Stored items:

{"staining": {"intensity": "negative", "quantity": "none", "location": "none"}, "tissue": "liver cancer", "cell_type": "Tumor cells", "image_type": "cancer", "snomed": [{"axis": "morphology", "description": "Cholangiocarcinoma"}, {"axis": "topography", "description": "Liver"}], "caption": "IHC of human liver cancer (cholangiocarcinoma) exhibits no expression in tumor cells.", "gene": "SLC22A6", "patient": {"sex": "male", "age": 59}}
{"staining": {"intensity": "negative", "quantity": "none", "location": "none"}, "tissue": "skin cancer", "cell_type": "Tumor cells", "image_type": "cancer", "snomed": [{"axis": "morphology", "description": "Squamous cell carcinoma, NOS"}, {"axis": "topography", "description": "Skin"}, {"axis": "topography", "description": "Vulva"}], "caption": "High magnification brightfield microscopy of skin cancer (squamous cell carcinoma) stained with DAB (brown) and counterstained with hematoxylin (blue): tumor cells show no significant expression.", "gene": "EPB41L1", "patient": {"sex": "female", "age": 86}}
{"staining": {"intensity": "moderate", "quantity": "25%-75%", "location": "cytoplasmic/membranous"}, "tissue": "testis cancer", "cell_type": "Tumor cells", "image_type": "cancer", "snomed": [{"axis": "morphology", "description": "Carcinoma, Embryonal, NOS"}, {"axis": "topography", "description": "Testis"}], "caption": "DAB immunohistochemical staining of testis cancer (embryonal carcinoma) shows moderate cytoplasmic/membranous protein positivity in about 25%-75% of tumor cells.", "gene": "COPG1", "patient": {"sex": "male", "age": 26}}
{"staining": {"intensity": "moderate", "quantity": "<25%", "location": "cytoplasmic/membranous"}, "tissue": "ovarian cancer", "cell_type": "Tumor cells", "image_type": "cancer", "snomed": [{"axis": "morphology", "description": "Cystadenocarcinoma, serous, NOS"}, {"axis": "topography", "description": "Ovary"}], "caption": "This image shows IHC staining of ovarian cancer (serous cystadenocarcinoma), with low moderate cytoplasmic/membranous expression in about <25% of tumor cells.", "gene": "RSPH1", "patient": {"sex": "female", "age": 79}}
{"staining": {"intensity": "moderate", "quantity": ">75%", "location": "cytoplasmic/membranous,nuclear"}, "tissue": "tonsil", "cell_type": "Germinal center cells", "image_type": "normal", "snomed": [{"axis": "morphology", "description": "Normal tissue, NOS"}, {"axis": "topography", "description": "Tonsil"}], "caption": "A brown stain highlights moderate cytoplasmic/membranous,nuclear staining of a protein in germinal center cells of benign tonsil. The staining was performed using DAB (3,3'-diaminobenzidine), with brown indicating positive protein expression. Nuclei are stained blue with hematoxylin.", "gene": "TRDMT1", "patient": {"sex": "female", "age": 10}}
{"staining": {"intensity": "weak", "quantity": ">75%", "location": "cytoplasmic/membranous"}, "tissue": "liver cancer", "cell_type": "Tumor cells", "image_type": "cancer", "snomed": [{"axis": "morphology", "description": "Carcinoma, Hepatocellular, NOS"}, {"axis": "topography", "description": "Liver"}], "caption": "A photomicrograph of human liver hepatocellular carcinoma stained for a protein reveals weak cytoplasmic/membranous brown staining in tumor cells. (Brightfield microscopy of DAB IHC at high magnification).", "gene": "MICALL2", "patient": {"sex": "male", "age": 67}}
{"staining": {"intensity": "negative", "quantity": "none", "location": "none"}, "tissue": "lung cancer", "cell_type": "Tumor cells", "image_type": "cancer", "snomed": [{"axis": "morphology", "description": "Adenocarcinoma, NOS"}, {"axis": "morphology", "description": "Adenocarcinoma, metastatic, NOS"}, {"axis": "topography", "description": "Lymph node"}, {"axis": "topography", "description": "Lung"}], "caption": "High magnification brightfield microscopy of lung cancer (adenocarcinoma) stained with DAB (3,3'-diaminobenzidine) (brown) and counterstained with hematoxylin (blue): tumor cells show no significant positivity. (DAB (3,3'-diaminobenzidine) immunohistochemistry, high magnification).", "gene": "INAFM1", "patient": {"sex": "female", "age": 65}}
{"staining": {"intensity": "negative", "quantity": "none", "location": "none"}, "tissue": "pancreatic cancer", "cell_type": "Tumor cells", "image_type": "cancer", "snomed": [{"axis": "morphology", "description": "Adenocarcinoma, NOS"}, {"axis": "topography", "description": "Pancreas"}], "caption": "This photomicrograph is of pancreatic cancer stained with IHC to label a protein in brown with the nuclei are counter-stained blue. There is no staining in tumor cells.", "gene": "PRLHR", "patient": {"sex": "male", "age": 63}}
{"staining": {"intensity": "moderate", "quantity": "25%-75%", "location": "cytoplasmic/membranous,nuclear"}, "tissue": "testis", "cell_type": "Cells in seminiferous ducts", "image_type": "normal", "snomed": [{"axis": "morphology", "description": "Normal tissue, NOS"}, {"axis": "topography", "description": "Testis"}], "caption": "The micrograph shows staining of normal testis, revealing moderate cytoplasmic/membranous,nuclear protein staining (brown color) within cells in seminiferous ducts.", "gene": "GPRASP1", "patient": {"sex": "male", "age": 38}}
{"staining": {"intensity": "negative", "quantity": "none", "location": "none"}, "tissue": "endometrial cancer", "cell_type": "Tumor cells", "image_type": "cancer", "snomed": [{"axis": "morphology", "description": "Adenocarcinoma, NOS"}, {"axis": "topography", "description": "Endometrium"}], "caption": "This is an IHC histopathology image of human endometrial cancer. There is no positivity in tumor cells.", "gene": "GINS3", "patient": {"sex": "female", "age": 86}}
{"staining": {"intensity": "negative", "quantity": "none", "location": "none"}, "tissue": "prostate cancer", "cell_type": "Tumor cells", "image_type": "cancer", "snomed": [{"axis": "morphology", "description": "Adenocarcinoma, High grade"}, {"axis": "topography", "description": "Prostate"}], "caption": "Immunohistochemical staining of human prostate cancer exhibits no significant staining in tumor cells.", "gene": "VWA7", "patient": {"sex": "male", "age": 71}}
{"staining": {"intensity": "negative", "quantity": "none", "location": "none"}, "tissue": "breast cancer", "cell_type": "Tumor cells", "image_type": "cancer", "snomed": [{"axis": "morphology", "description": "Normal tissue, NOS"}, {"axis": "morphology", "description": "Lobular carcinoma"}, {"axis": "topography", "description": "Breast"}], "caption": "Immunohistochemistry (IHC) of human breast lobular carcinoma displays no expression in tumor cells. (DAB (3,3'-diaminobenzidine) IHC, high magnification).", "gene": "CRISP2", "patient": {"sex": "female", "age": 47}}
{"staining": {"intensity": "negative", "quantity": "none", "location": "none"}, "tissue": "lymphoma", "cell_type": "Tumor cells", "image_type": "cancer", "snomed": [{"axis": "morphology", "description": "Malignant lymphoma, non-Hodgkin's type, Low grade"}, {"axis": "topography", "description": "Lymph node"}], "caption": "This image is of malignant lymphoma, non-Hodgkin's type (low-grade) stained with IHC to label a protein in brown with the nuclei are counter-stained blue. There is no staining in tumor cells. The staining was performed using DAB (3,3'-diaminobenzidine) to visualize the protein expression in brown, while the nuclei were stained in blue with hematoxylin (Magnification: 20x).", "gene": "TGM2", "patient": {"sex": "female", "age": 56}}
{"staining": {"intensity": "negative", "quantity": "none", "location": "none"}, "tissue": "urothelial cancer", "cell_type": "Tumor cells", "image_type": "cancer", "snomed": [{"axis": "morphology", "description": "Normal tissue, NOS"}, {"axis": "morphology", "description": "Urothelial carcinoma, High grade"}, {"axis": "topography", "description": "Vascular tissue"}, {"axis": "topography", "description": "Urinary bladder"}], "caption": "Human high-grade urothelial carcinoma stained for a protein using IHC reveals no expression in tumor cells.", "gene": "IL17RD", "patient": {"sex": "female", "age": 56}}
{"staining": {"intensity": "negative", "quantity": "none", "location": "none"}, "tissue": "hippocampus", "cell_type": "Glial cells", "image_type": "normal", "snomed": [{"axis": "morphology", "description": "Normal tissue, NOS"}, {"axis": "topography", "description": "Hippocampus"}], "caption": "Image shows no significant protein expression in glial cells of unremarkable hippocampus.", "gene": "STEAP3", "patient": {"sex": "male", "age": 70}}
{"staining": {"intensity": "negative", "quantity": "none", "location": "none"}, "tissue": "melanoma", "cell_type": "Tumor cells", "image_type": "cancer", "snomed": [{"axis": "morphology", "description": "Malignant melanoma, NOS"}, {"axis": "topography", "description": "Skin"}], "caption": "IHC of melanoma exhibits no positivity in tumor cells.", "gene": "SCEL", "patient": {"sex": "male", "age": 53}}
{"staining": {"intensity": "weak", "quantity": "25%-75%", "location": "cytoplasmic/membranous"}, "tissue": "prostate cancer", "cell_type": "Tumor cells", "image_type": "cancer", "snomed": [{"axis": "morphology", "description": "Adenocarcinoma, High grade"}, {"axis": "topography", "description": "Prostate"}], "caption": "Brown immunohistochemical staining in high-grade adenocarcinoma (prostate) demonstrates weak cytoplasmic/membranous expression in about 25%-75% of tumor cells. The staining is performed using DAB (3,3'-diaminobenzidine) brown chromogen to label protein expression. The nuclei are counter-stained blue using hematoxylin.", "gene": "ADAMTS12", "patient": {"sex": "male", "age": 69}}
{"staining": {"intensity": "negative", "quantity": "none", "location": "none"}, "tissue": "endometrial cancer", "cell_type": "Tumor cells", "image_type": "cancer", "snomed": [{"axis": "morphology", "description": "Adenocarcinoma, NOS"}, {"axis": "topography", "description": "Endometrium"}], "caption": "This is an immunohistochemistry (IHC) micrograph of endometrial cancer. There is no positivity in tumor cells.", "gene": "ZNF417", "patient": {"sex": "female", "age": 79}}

◆ What is being asked
Would you print exactly, and only, the lines of the data above from the line with "(IHC) of human" through the line with "non-Hodgkin's type, Low", inclusive?

◆ Expected answer
{"staining": {"intensity": "negative", "quantity": "none", "location": "none"}, "tissue": "breast cancer", "cell_type": "Tumor cells", "image_type": "cancer", "snomed": [{"axis": "morphology", "description": "Normal tissue, NOS"}, {"axis": "morphology", "description": "Lobular carcinoma"}, {"axis": "topography", "description": "Breast"}], "caption": "Immunohistochemistry (IHC) of human breast lobular carcinoma displays no expression in tumor cells. (DAB (3,3'-diaminobenzidine) IHC, high magnification).", "gene": "CRISP2", "patient": {"sex": "female", "age": 47}}
{"staining": {"intensity": "negative", "quantity": "none", "location": "none"}, "tissue": "lymphoma", "cell_type": "Tumor cells", "image_type": "cancer", "snomed": [{"axis": "morphology", "description": "Malignant lymphoma, non-Hodgkin's type, Low grade"}, {"axis": "topography", "description": "Lymph node"}], "caption": "This image is of malignant lymphoma, non-Hodgkin's type (low-grade) stained with IHC to label a protein in brown with the nuclei are counter-stained blue. There is no staining in tumor cells. The staining was performed using DAB (3,3'-diaminobenzidine) to visualize the protein expression in brown, while the nuclei were stained in blue with hematoxylin (Magnification: 20x).", "gene": "TGM2", "patient": {"sex": "female", "age": 56}}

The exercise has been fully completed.